In abstract algebra, the one-step subgroup test is a theorem that states that for any group, a nonempty subset of that group is itself a group if the inverse of any element in the subset multiplied with any other element in the subset is also in the subset. The two-step subgroup test is a similar theorem which requires the subset to be closed under the operation and taking of inverses.
One-step subgroup test
Let G be a group, let H be a nonempty subset of G and assume that for all a and b in H, ab-1 is in H. To prove that H is a subgroup of G we must show that H is associative, has an identity, has an inverse for every element and is closed under the operation.
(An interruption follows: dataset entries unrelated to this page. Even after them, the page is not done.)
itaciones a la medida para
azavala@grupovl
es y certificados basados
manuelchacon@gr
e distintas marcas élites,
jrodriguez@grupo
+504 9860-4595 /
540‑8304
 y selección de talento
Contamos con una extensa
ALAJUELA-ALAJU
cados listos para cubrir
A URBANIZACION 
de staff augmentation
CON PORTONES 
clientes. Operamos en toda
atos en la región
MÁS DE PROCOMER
So,
- Since the operation of H is the same as the operation of G, the operation is associative since G is a group.
- Since H is not empty there exists an element x in H. Then the identity is in H since we can write it as e = x x-1 which is in H by the initial assumption.
- Let x be an element of H. Since the identity e is in H it follows that ex-1 = x-1 in H, so the inverse of an element in H is in H.
- Finally, let x and y be elements in H, then since y is in H it follows that y-1 is in H. Hence x(y-1)-1 = xy is in H and so H is closed under the operation.
Thus H is a subgroup of G.
Two-step subgroup test
A corollary of this theorem is the two-step subgroup test which states that a nonempty subset of a group is itself a group if the subset is closed under the operation as well as under the taking of inverses.